Musings of a Deranged Mind

The past 3 weeks of college life have taught me a myriad of life lessons and harsh truths. A host of experiences the likes of which I'd expected to some extent, but not so soon. The college has proven to be worth the wait, but a lot of other issues cloud my judgement of it at the moment. The faculty is unimpressive, with only a handful of teachers who truly seem to be earning their wages as of now. From reports I hear, these standards don't tend to improve, but rather degrade as you enter into the succeeding years. The concept of total spoonfeeding has been lost, but a fair bit still exists in the first year, which distresses me. The entire advantage of the college academic experience is the work you put in for self-improvement, and the freedom to set your own study pace and pattern. It seems in the first year, as of now at least, that freedom is partially curtailed.

Many, especially those who know  very little about the college itself, suspect that MEC has a school-like atmosphere. Granted, the uniforms and the slightly-strict leave policies give that impression, even to me at this point where every part of the college still seems strange and unknown : yet, life in the 2nd year and onwards, seems a lot brighter and upbeat. Ragging details I can only mention in the 2nd year, and not publicly through any such medium, as there are eyes and ears everywhere watching and listening to everything I do or say at the moment. Now I know how contestants on those crappy reality shows feel!

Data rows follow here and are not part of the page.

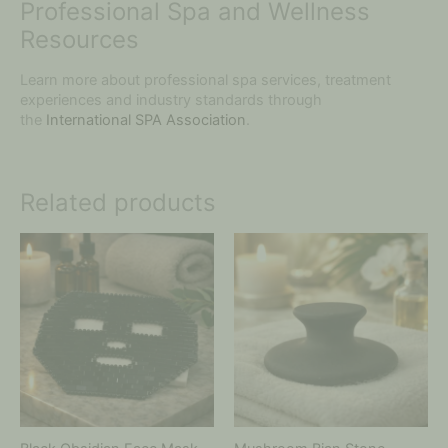
Professional Spa and Wellness
Resources
Learn more about professional spa services, treatment
experiences and industry standards through
the
International SPA Association
.
Related products
Price
This
range:
product
$20.00
has
through
multiple
$65.00
variants.
The
options
may
be
chosen
on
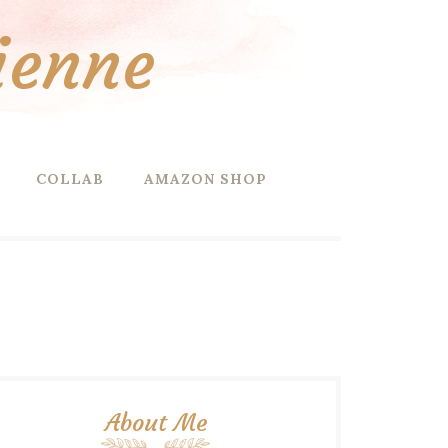
ienne
COLLAB
AMAZON SHOP
About Me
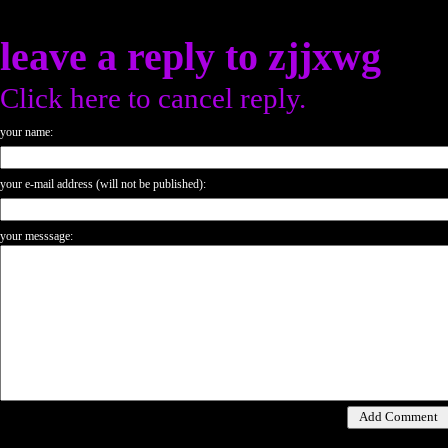
leave a reply to
zjjxwg
Click here to cancel reply.
your name:
your e-mail address (will not be published):
your messsage:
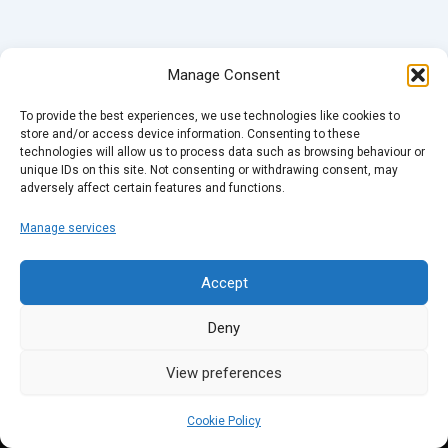
Manage Consent
To provide the best experiences, we use technologies like cookies to
store and/or access device information. Consenting to these
technologies will allow us to process data such as browsing behaviour or
unique IDs on this site. Not consenting or withdrawing consent, may
adversely affect certain features and functions.
Manage services
Accept
Deny
View preferences
Cookie Policy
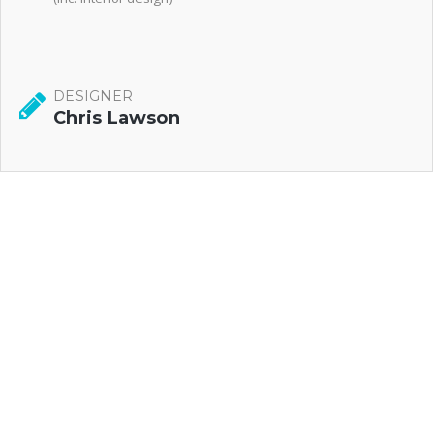
DESIGNER
Chris Lawson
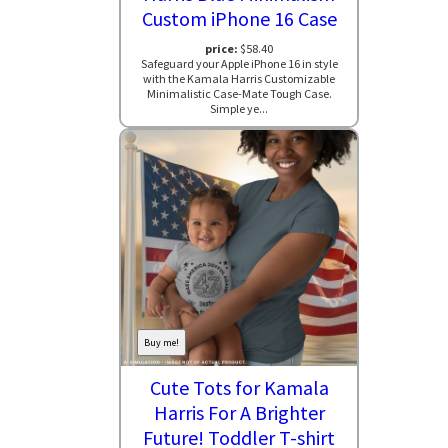
Custom iPhone 16 Case
price:
$58.40
Safeguard your Apple iPhone 16 in style
with the Kamala Harris Customizable
Minimalistic Case-Mate Tough Case.
Simple ye...
Buy me!
Cute Tots for Kamala
Harris For A Brighter
Future! Toddler T-shirt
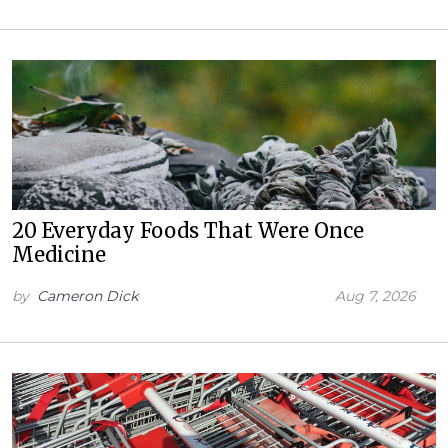
20 Everyday Foods That Were Once
Medicine
by
Cameron Dick
Aug 7, 2026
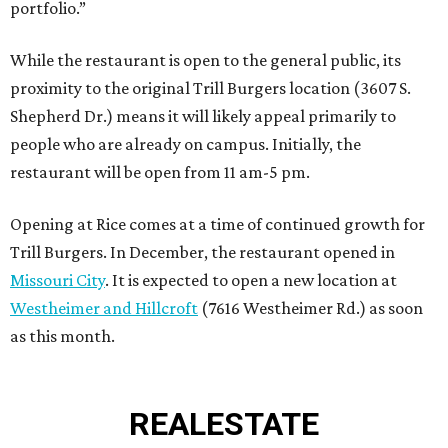
portfolio.”
While the restaurant is open to the general public, its
proximity to the original Trill Burgers location (3607 S.
Shepherd Dr.) means it will likely appeal primarily to
people who are already on campus. Initially, the
restaurant will be open from 11 am-5 pm.
Opening at Rice comes at a time of continued growth for
Trill Burgers. In December, the restaurant opened in
Missouri City
. It is expected to open a new location at
Westheimer and Hillcroft
(7616 Westheimer Rd.) as soon
as this month.
REAL
ESTATE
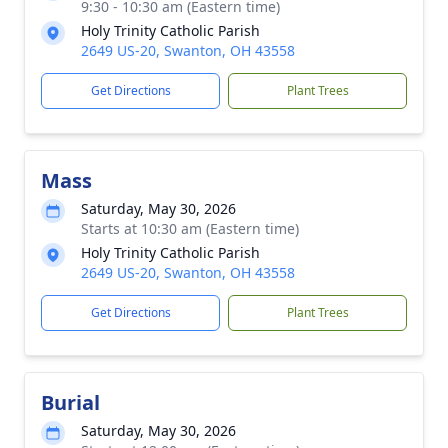
9:30 - 10:30 am (Eastern time)
Holy Trinity Catholic Parish
2649 US-20, Swanton, OH 43558
Get Directions
Plant Trees
Mass
Saturday, May 30, 2026
Starts at 10:30 am (Eastern time)
Holy Trinity Catholic Parish
2649 US-20, Swanton, OH 43558
Get Directions
Plant Trees
Burial
Saturday, May 30, 2026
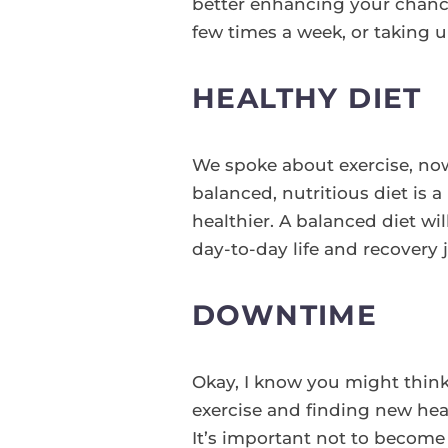
better enhancing your chance
few times a week, or taking u
HEALTHY DIET
We spoke about exercise, now 
balanced, nutritious diet is 
healthier. A balanced diet w
day-to-day life and recovery 
DOWNTIME
Okay, I know you might think
exercise and finding new heal
It’s important not to becom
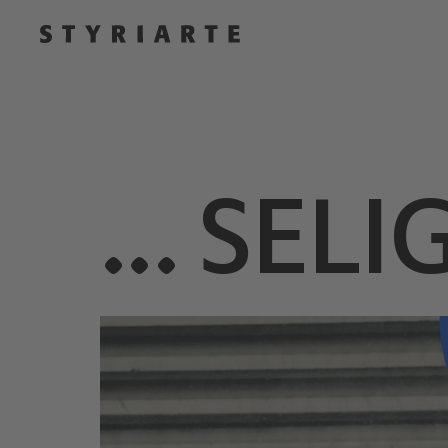
… SELIG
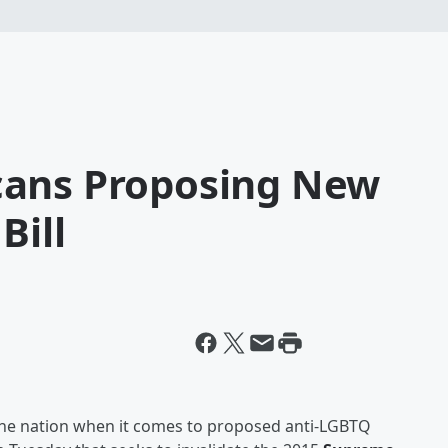
cans Proposing New
Bill
the nation when it comes to proposed anti-LGBTQ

Opportunities to participate in various Arts fests, on the surface, seem to be limited in this institution. Yet, hopefully the chances I do get, I shall exploit well. I've been drafted into one of the five houses participating in the intra-college arts and sports events : the PIRATES, of black and green, notably one of the rowdiest of houses at the moment. The houses we represent may change over the coming years, but perhaps being a PIRATE will be a blessing in disguise : I can only speculate, and hope it does turn out to be so in the coming days!

With all the complexities of college left behing, I'm hoping to enjoy the few days of freedom I have at home. It's going to be a tough year, and I'm going to need all the strength and luck in the world to come out of it unchanged. By the grace of God, the tyranny might end on a happy note five months down the line. Until then, however, I might as well make hay while the sun shines!